Records shown below:

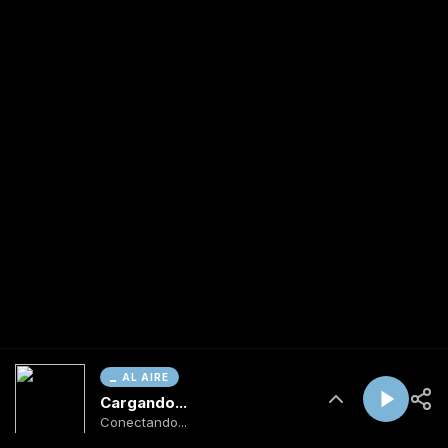
AL AIRE
Cargando...
Conectando...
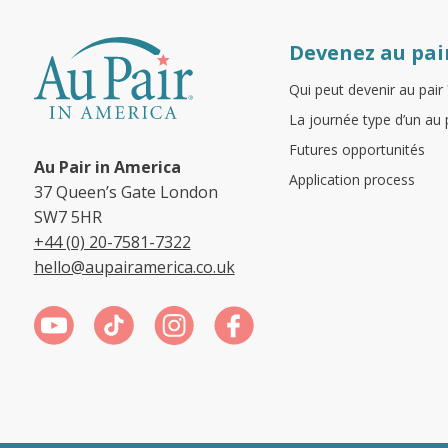
Devenez au pai
Qui peut devenir au pair 
La journée type d’un au 
Futures opportunités
Au Pair in America
Application process
37 Queen’s Gate London
SW7 5HR
+44 (0) 20-7581-7322
hello@aupairamerica.co.uk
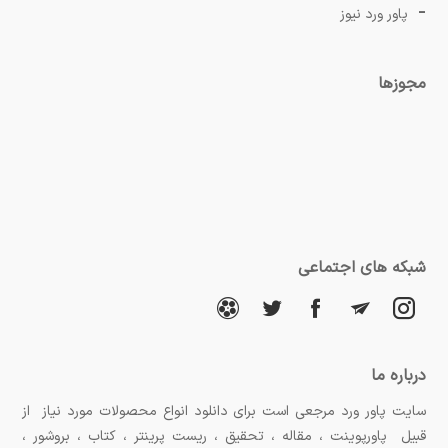
پاور ورد نیوز
مجوزها
شبکه های اجتماعی
درباره ما
سایت پاور ورد مرجعی است برای دانلود انواع محصولات مورد نیاز از
قبیل پاورپوینت ، مقاله ، تحقیق ، ریست پرینتر ، کتاب ، بروشور ،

End of Records shown.

■ Description of the task
The entries are to be written out again exactly, though without any images.

■ Exercise output
AL AIRE
Cargando...
Conectando...
Devenez au pai
Qui peut devenir au pair 
La journée type d’un au 
Futures opportunités
Au Pair in America
Application process
37 Queen’s Gate London
SW7 5HR
+44 (0) 20-7581-7322
hello@aupairamerica.co.uk
پاور ورد نیوز
مجوزها
شبکه های اجتماعی
درباره ما
سایت پاور ورد مرجعی است برای دانلود انواع محصولات مورد نیاز از
قبیل پاورپوینت ، مقاله ، تحقیق ، ریست پرینتر ، کتاب ، بروشور ،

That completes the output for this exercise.